» **Requirement**: Recast the lines below as a Markdown table with two columns, Row and Line, numbering the rows and skipping any blank lines. Leave the pictures out of the answer.

» **Data provided**:
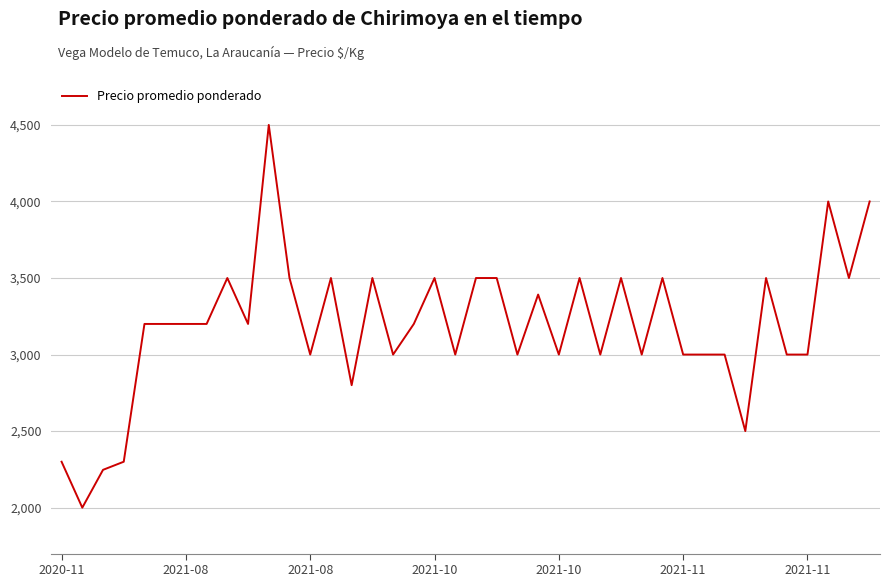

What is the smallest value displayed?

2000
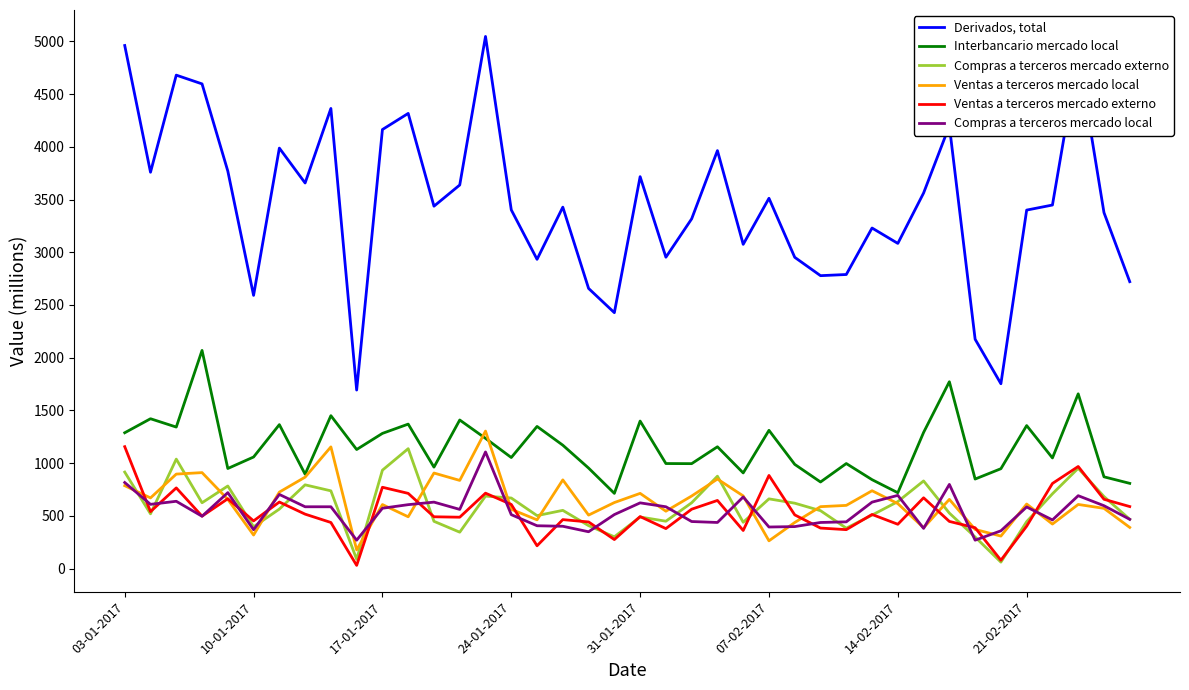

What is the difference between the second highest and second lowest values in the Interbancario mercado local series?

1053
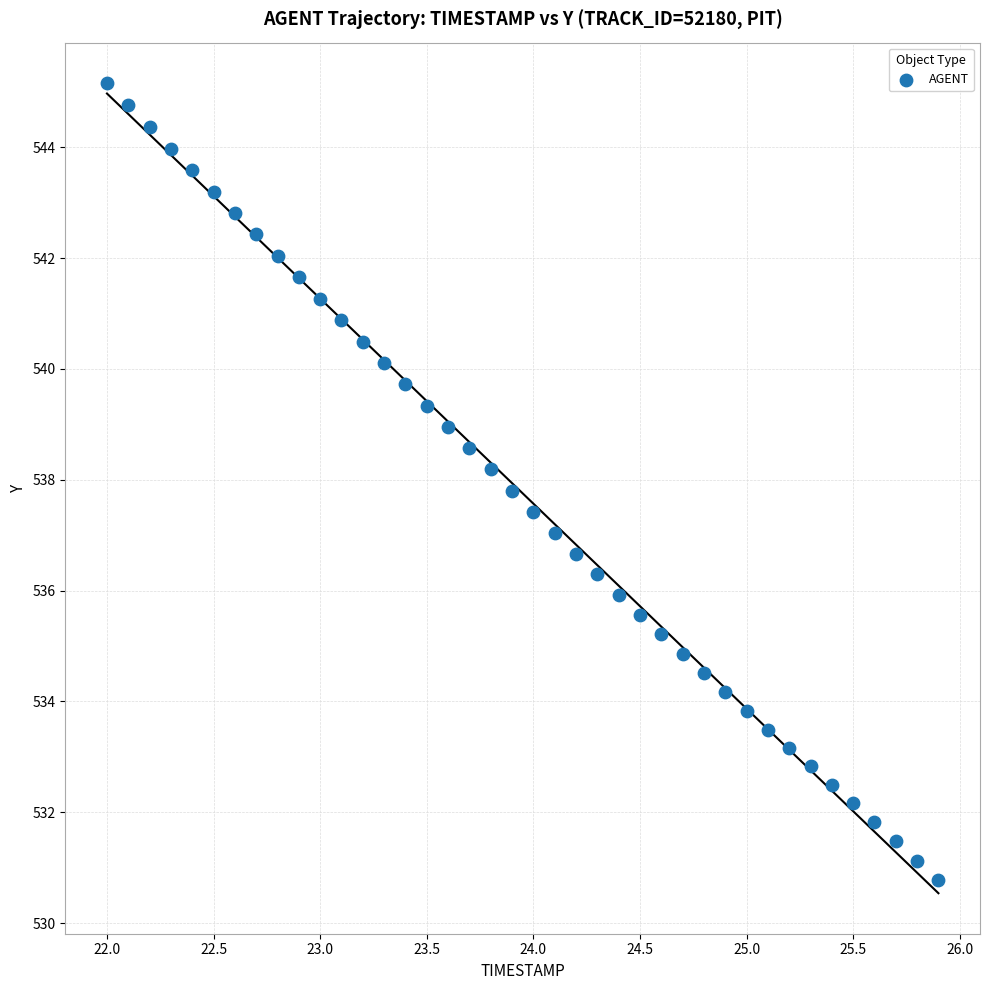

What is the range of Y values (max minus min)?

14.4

» **Answer to this exercise**:
| Row | Line |
|---|---|
| 1 | What is the smallest value displayed? |
| 2 | 2000 |
| 3 | What is the difference between the second highest and second lowest values in the Interbancario mercado local series? |
| 4 | 1053 |
| 5 | What is the range of Y values (max minus min)? |
| 6 | 14.4 |